Parses DAT files. DAT is an informal specification (i.e. undefined) with loads of poor implementations.

Here described:

Section 1: Channel Declaration. A set of lines of the form: A B C, whitespace separated, where A is an uppercase word, B is free text, C is a word. There is no guarantee that channels declared here have any data in the subsequent sections. Order of this section is ignored.

Section 2: Channel Header A single line with space separated uppercase words. All words must appear as channel declarations from section 1 but some declarations from section 1 may be missing. The order of the words in the channel header is used to interpret the order of the subsequent values in section 3.

So deciding if we are in section 2 can be done with some (dubious?) heuristics:

  • List matches list of section 1. Seems sensible but does not work when channels are declared but not defined.
  • Some subset of the declared channels.
  • All uppercase?
  • Lots of words?
  • Starts with ‘UTIM DATE TIME …’

In this implementation we use the latter.

Section 3: Channel values Space separated values. Mostly numeric but date/time conversion can be inferred from section 1. The column order is defined by the order of the Channel Header.

Note many deficiencies here:

DATE Date ddmmyy but value 9Dec06, 09-Dec-06 etc.

TIME Time hhmmss but value 11-50-17

Example, <…> is continuation:

UTIM Unix Time sec DATE Date ddmmyy TIME Time hhmmss WAC Wits Activity Code unitless BDIA Bit Diameter inch <…> NPEN n-Pentane ppm EPEN Neo-Pentane ppm UTIM DATE TIME WAC BDIA <…> NPEN EPEN 1165665017 09Dec06 11-50-17 0 8.50 <…> 0 0

Performance

There is no particular effort made here for high performance.
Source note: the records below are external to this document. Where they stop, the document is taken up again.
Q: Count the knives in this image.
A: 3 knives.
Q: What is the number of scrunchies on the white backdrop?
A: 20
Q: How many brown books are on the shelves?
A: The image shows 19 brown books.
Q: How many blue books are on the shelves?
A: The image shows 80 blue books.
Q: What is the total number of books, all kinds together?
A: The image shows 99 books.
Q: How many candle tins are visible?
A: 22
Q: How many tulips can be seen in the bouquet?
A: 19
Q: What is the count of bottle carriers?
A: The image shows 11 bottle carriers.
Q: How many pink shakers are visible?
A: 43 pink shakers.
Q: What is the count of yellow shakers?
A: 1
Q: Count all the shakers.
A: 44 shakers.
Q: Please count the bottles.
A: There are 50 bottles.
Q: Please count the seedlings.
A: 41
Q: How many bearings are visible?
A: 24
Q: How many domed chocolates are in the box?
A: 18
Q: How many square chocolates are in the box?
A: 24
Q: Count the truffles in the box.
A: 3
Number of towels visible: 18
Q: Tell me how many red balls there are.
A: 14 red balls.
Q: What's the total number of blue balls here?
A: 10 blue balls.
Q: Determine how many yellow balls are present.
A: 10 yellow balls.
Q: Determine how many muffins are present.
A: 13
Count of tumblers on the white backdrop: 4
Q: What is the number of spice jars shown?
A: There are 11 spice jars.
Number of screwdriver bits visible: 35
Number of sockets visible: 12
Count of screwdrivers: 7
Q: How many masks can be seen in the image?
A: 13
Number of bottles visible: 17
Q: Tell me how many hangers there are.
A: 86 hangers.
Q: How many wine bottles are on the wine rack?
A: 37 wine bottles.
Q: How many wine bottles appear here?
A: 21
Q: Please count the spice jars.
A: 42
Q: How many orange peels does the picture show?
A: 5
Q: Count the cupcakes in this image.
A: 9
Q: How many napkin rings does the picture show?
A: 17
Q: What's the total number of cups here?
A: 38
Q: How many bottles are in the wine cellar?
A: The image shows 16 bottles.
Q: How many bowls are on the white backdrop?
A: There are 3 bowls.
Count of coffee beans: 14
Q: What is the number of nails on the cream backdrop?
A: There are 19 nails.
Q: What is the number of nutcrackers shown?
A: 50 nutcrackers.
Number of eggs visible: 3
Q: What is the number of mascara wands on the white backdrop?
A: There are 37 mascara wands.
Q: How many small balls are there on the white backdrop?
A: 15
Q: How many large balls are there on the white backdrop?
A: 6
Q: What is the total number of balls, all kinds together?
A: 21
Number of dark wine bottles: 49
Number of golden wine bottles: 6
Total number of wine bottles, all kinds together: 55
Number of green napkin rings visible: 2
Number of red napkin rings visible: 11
DAT files are small, typically <10Mb, so artful coding is not really required.

API

exception TotalDepth.DAT.DAT_parser.ExceptionDAT

General exception for problems with a DAT object.

exception TotalDepth.DAT.DAT_parser.ExceptionDATRead

Exception for reading a DAT file.

TotalDepth.DAT.DAT_parser.RE_CHANNEL_DEFINITION = re.compile('^([A-Z0-9]+)\\s(.+?)\\s(\\S+)$')

Matches ‘UTIM Unix Time sec’ Also need to process: “UTIM Unix Time sec”

TotalDepth.DAT.DAT_parser.RE_DATA_HEADER_DEFINITION = re.compile('^UTIM\\s+DATE\\s+TIME\\s+.+$')

Matches ‘UTIM DATE TIME …’

TotalDepth.DAT.DAT_parser.RE_DATE_STYLE_A = re.compile('^(\\d+)(Jan|Feb|Mar|Apr|May|Jun|Jul|Aug|Sep|Oct|Nov|Dec)(\\d+)$')

Matches ‘12Oct20’ and ‘5Oct20’

TotalDepth.DAT.DAT_parser.RE_DATE_STYLE_B = re.compile('^(\\d+)-(Jan|Feb|Mar|Apr|May|Jun|Jul|Aug|Sep|Oct|Nov|Dec)-(\\d+)$')

Matches ‘12-Oct-20’ and ‘5O-Oct-20’

TotalDepth.DAT.DAT_parser.NAME_UNITS_TYPE_MAP = {('DATE', 'ddmmyy'): <class 'object'>, ('TIME', 'hhmmss'): <class 'object'>, ('UTIM', 'sec'): <class 'object'>}

Map of numpy dtype from the name/units.

TotalDepth.DAT.DAT_parser.parse_file(file_object: TextIO, ident: str = '', description: str = 'DAT File') → TotalDepth.common.LogPass.FrameArray

Parse the File object as a DAT file into a FrameArray. Will raise an ExceptionDAT on error.

Parameters:
  • file_object – The file to parse.
  • ident – Identification of this DAT file.
  • description – Description of this DAT file.
Returns:

TotalDepth.DAT.DAT_parser.parse_path(path: str) → TotalDepth.common.LogPass.FrameArray

Parse the DAT file in the given path.

TotalDepth.DAT.DAT_parser.can_parse_file(file_object: TextIO) → bool

Tries to parse the file with just one row of data. On error returns False.

TotalDepth.DAT.DAT_parser.can_parse_path(path: str) → bool

Tries to parse the file at path with just one row of data. On error returns False.

TotalDepth.DAT.DAT_parser.main() → int

Read a file and dump the Log Pass.